**Entries provided:**
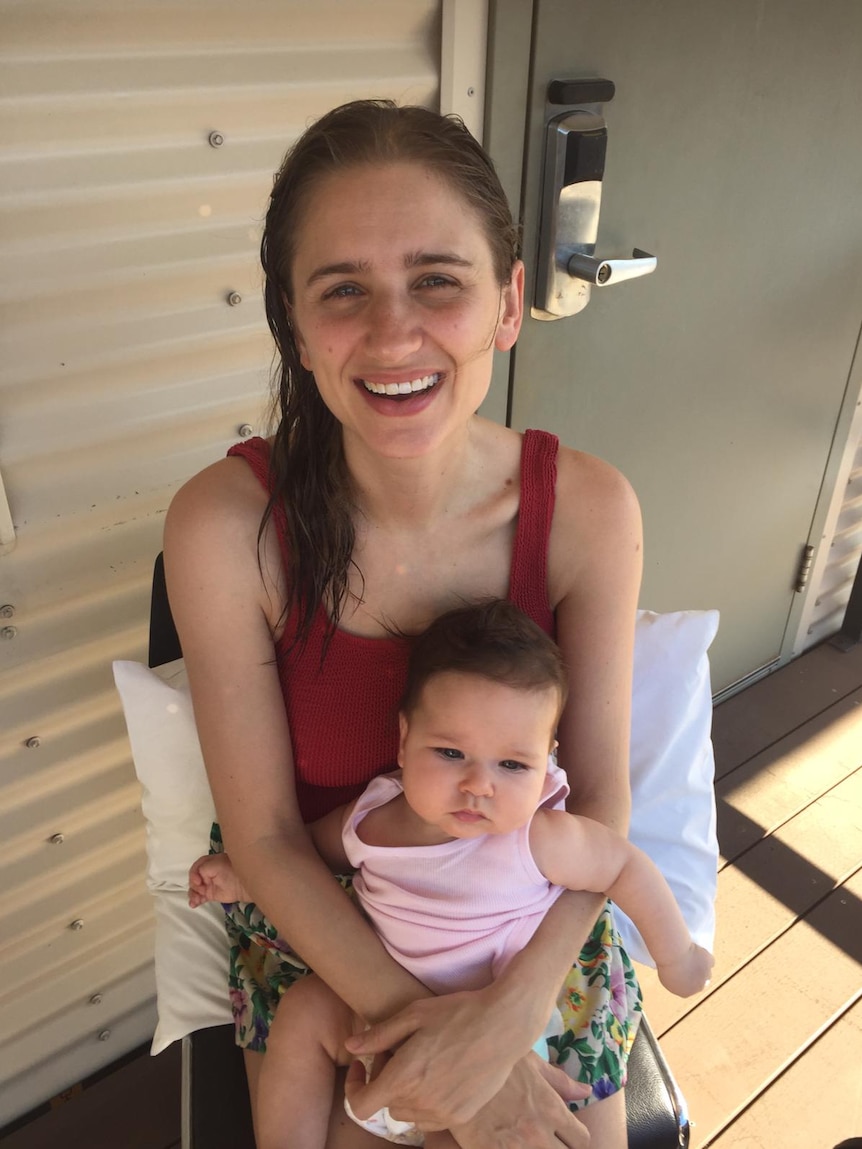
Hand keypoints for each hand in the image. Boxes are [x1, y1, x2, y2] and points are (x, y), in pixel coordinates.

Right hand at [187, 854, 246, 907]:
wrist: (242, 885)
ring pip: (194, 889)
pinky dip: (195, 901)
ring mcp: (208, 884)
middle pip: (193, 880)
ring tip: (196, 900)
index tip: (198, 881)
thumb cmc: (231, 871)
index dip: (193, 874)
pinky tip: (194, 904)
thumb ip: (202, 868)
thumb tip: (199, 878)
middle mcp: (207, 874)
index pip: (195, 868)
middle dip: (193, 886)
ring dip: (193, 894)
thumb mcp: (215, 864)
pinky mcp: (211, 894)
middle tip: (200, 890)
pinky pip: (199, 897)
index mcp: (208, 863)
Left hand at [343, 990, 589, 1131]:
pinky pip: (432, 1119)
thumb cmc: (457, 1012)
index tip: (361, 1066)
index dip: (354, 1087)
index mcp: (404, 1076)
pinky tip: (440, 1074)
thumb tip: (350, 1047)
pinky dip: (428, 1102)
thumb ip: (379, 1035)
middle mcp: (421, 1102)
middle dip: (385, 1080)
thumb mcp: (414, 1014)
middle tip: (399, 1051)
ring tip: (422, 1062)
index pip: (360, 1106)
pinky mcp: (462, 1116)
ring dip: (406, 1094)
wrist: (504, 1024)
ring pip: (408, 1114)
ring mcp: (443, 1113)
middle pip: (386, 1104)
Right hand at [450, 1056, 590, 1148]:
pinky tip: (507, 1144)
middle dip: (560, 1148)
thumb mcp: (530, 1063)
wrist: (454, 1071)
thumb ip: (559, 1081)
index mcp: (551, 1108)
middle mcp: (539, 1132)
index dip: (575, 1139)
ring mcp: (517, 1147)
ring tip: (526, 1141)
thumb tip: (587, 1091)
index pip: (582, 1139)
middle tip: (545, 1139)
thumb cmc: (495, 1062)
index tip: (565, 1136)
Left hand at [657, 942, 713, 996]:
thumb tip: (674, 978)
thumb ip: (670, 980)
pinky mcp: (709, 963)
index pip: (688, 989)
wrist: (673, 953)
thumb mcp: (663, 974)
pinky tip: (701, 953)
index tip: (683, 972)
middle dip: (697, 977)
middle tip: (690, 965)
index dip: (687, 981)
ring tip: (695, 959)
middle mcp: (698, 987)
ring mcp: (705, 975)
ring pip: (706, 973)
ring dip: (703, 968)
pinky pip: (710, 962)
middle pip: (700, 983)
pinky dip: (706, 957)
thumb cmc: (664, 962)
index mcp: (684, 992)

**Your assignment:** Only the lines from the one containing "middle dip: (385, 1080)" through the last line of the entries above should be copied, exactly as written.

**Solved exercise:**
middle dip: (385, 1080)
thumb mcp: (414, 1014)
middle tip: (399, 1051)
ring tip: (422, 1062)
index pip: (360, 1106)
pinky mcp: (462, 1116)
ring dip: (406, 1094)
wrist: (504, 1024)
ring pip: (408, 1114)
ring mcp: (443, 1113)
middle pip: (386, 1104)
Right hand at [450, 1056, 590, 1148]:
pinky tip: (507, 1144)
middle dip: (560, 1148)
thumb mcp: (530, 1063)
wrist: (454, 1071)
thumb ip: (559, 1081)
index mcp: (551, 1108)
middle mcp: (539, 1132)
index dip: (575, 1139)
ring mcp: (517, 1147)
ring tip: (526, 1141)
thumb tip: (587, 1091)
index pip: (582, 1139)
middle tip: (545, 1139)
thumb cmc: (495, 1062)
index tip: (565, 1136)
Left hand at [657, 942, 713, 996]:
thumb tip: (674, 978)
thumb ip: (670, 980)
pinky mcp: (709, 963)
index pip: (688, 989)
wrist: (673, 953)
thumb mcp: (663, 974)
pinky tip: (701, 953)
index tip: (683, 972)
middle dip: (697, 977)
middle tip: (690, 965)
index dip: (687, 981)
ring tip: (695, 959)
middle mcp: (698, 987)
ring mcp: (705, 975)
ring pip: (706, 973)
ring dip: (703, 968)
pinky pip: (710, 962)
middle pip: (700, 983)
pinky dip: (706, 957)
thumb cmc: (664, 962)
index mcp: (684, 992)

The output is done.